Spellforce 2: Shadow Wars

Ever since Blizzard’s Warcraft III, the genre mix of role-playing and strategy has become a trend in the gaming industry. It’s no big surprise, then, that Phenomic’s Spellforce 2: Shadow Wars, the follow-up to the successful Spellforce 1, builds upon that formula. While critics generally enjoyed the immensely detailed graphics and the intriguing storyline the game offered, the gameplay elements for both role-playing and strategy were judged to be rather weak and unsatisfying.

After having worked on the original Spellforce, composers Pierre Langer and Tilman Sillescu would again collaborate with developer Phenomic to work on the sequel. This time around, the score was performed by real orchestra. Langer and Sillescu were able to employ the services of the Philharmonic Orchestra of the Theatre Altenburg-Gera and the choir of Artful Voices Frankfurt. The result is a much more vibrant and full musical quality than was the case in Spellforce 1. It also allowed the composers to work with solo performances of instruments, most notably a solo violin, as featured for example in “Freedom”. That cue in particular is an impressive ambient cue introducing thematic material associated with The Realm, one of the three factions the player can choose from. This theme gets its most spectacular and heroic treatment in “The Realm”: fast-paced strings, epic brass and even choir elements form a cue that is both massive and triumphant.

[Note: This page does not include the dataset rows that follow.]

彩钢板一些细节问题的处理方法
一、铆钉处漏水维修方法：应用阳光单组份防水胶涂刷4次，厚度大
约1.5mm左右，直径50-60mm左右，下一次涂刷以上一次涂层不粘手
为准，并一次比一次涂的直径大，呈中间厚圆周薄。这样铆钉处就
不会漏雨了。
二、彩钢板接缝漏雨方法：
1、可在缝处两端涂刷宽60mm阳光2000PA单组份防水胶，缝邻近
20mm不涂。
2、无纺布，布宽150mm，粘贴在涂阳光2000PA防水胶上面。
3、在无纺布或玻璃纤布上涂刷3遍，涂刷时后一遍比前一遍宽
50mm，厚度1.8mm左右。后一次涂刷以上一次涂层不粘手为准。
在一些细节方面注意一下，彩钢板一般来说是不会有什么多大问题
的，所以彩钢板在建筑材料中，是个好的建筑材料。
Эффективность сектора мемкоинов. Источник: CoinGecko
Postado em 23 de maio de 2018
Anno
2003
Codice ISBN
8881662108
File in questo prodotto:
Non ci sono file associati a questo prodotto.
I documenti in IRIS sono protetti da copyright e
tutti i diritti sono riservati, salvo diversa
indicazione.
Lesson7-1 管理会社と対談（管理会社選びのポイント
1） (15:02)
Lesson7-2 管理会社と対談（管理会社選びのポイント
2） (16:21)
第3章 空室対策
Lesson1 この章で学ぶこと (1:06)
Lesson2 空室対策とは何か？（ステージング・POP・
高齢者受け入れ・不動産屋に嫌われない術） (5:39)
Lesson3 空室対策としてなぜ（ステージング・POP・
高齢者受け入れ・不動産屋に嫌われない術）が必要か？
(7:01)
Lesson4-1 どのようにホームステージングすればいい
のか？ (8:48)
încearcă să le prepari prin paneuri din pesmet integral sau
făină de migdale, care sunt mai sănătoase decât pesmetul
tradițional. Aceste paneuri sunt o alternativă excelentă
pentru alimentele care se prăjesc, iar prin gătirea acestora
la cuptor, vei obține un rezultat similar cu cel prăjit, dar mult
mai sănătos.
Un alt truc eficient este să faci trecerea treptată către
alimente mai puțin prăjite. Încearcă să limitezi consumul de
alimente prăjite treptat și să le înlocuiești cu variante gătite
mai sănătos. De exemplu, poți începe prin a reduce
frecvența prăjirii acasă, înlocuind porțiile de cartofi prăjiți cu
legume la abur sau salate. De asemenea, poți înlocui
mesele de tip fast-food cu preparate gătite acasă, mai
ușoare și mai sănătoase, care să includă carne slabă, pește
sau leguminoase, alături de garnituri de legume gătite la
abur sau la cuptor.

For the other faction, The Clans, the composers wrote a percussive piece with soaring brass and deep male voices (“The Clans!”). This second theme is also featured in other cues, for example “Karash”. Additionally, some of the towns in the game get their own music: a rhythmic and percussive arrangement for the dwarfs of Underhall (“The Mines of Underhall”) and a calm and sad cue for the humans at Sevencastles (“Sevencastles”), which again uses the Realm-theme. There are a few heavily ambient cues that have been banned to the end of the album in a so-called “Bonus Section”, but overall, the album offers thematic variety and musical depth.

The battle tracks were the biggest flaw in Spellforce 1. In the sequel, they surely are the highlight. The big arrangements for orchestra and choir give the in-game battles an epic quality, even though their implementation into the game leaves much to be desired. The transition from ambient to battle music and back is far too abrupt and the rather short in-game battles make you hear the beginning of each battle cue many times, but seldom their ending. As a stand alone listen, however, the battle cues, such as “The Shaikan” or “Attack of the Nightblades”, make up the score’s greatest asset.

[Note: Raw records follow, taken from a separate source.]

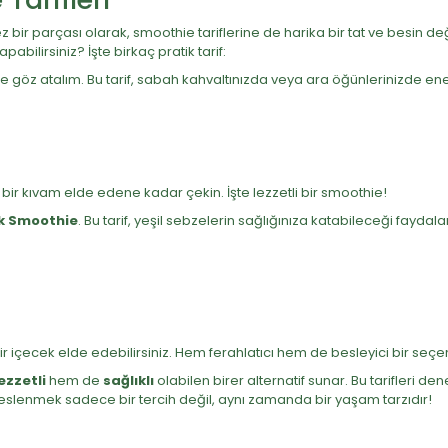
z bir parçası olarak, smoothie tariflerine de harika bir tat ve besin de
pabilirsiniz? İşte birkaç pratik tarif:
ne göz atalım. Bu tarif, sabah kahvaltınızda veya ara öğünlerinizde en
bir kıvam elde edene kadar çekin. İşte lezzetli bir smoothie!
k Smoothie
. Bu tarif, yeşil sebzelerin sağlığınıza katabileceği fayda
ir içecek elde edebilirsiniz. Hem ferahlatıcı hem de besleyici bir seç
ezzetli
hem de
sağlıklı
olabilen birer alternatif sunar. Bu tarifleri d
ı beslenmek sadece bir tercih değil, aynı zamanda bir yaşam tarzıdır!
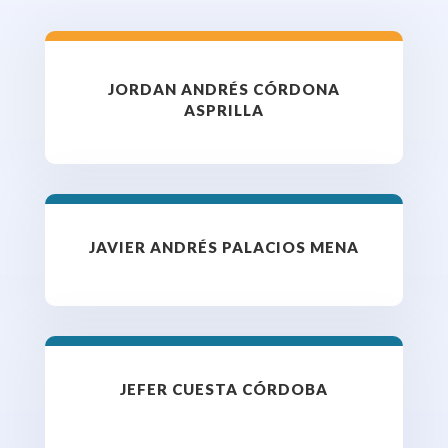
JORDAN ANDRÉS CÓRDONA
ASPRILLA
JAVIER ANDRÉS PALACIOS MENA
JEFER CUESTA CÓRDOBA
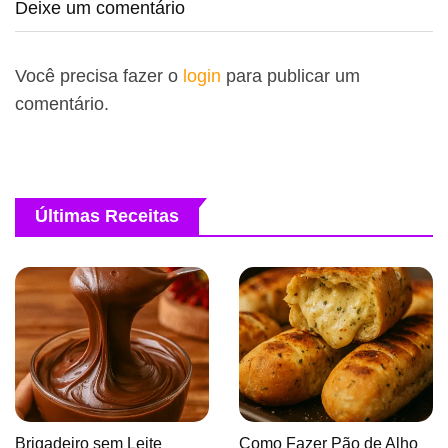
Deixe um comentário
Você precisa fazer o
login
para publicar um
comentário.
Últimas Receitas
Brigadeiro sem Leite
Como Fazer Pão de Alho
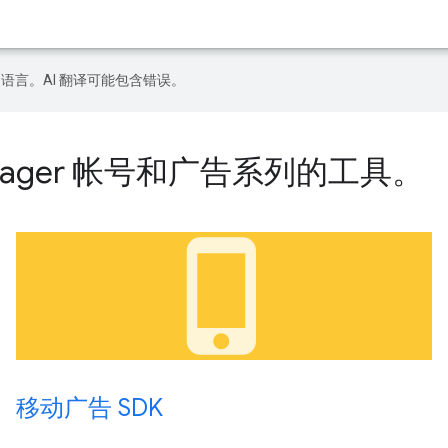
好的语言。AI 翻译可能包含错误。
anager 帐号和广告系列的工具。
phone_iphone
移动广告 SDK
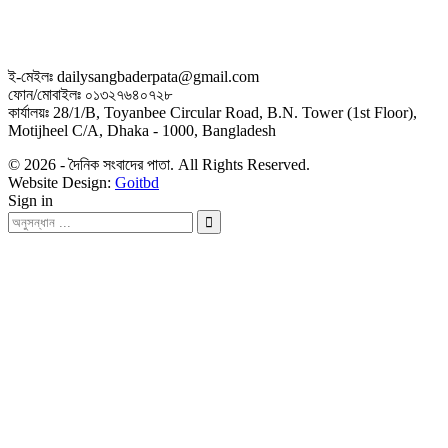
ই-মেইলঃ dailysangbaderpata@gmail.com
ফোন/মোবাইলঃ ০১৩২৭৬৪০৭২৮
কার্যালয়ঃ 28/1/B, Toyanbee Circular Road, B.N. Tower (1st Floor),
Motijheel C/A, Dhaka - 1000, Bangladesh
© 2026 - দৈনিক সংবাদের পাতা. All Rights Reserved.
Website Design:
Goitbd
Sign in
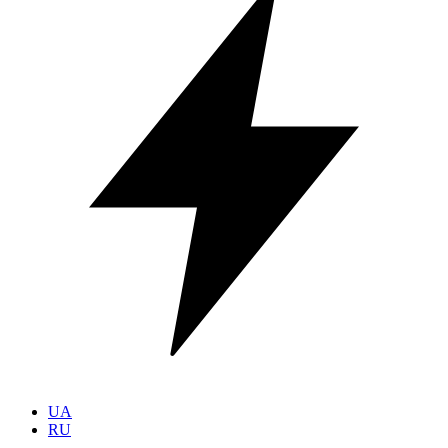
UA
RU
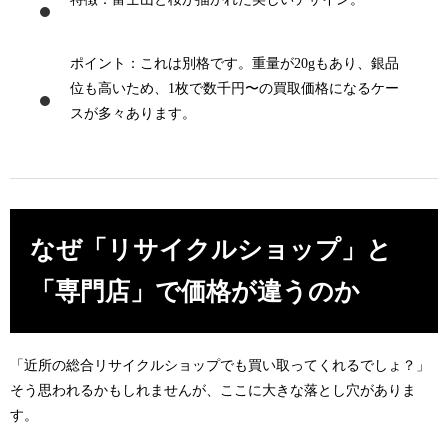
ポイント
：これは別格です。重量が20gもあり、銀品
位も高いため、
1枚で数千円〜の買取価格
になるケー
スが多々あります。
なぜ「リサイクルショップ」と
「専門店」で価格が違うのか
「近所の総合
リサイクルショップ
でも買い取ってくれるでしょ？」
そう思われるかもしれませんが、ここに大きな落とし穴がありま
す。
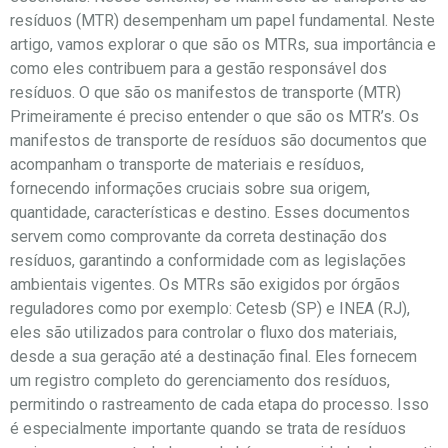
resíduos (MTR) desempenham um papel fundamental. Neste
artigo, vamos explorar o que são os MTRs, sua importância e
como eles contribuem para a gestão responsável dos
resíduos. O que são os manifestos de transporte (MTR)
Primeiramente é preciso entender o que são os MTR’s. Os
manifestos de transporte de resíduos são documentos que
acompanham o transporte de materiais e resíduos,
fornecendo informações cruciais sobre sua origem,
quantidade, características e destino. Esses documentos
servem como comprovante da correta destinação dos
resíduos, garantindo a conformidade com as legislações
ambientais vigentes. Os MTRs são exigidos por órgãos
reguladores como por exemplo: Cetesb (SP) e INEA (RJ),
eles são utilizados para controlar o fluxo dos materiais,
desde a sua geração até a destinação final. Eles fornecem
um registro completo do gerenciamento dos resíduos,
permitindo o rastreamento de cada etapa do processo. Isso
é especialmente importante quando se trata de resíduos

One thing that film score fans will immediately notice is the influence Howard Shore’s The Lord of the Rings had on Spellforce 2. “The Clans!” is clearly derived from the thematic material Shore wrote for Saruman and Isengard. “Dun Mora” will remind you of the music for the Elves with its soft combination of warm strings and ethereal female voice. Although this might bother you as a film score fan, the quality of Langer and Sillescu’s effort certainly comes close to Shore’s musical writing.

Overall, Spellforce 2: Shadow Wars does a great job in underscoring an epic fantasy game. The use of real orchestra helps the music to become more natural and emotional and the thunderous brass and percussion in the action cues sound spectacular. If you are a fan of fantasy role-playing/strategy game music and don’t mind some derivations from LotR, this is definitely a score for you.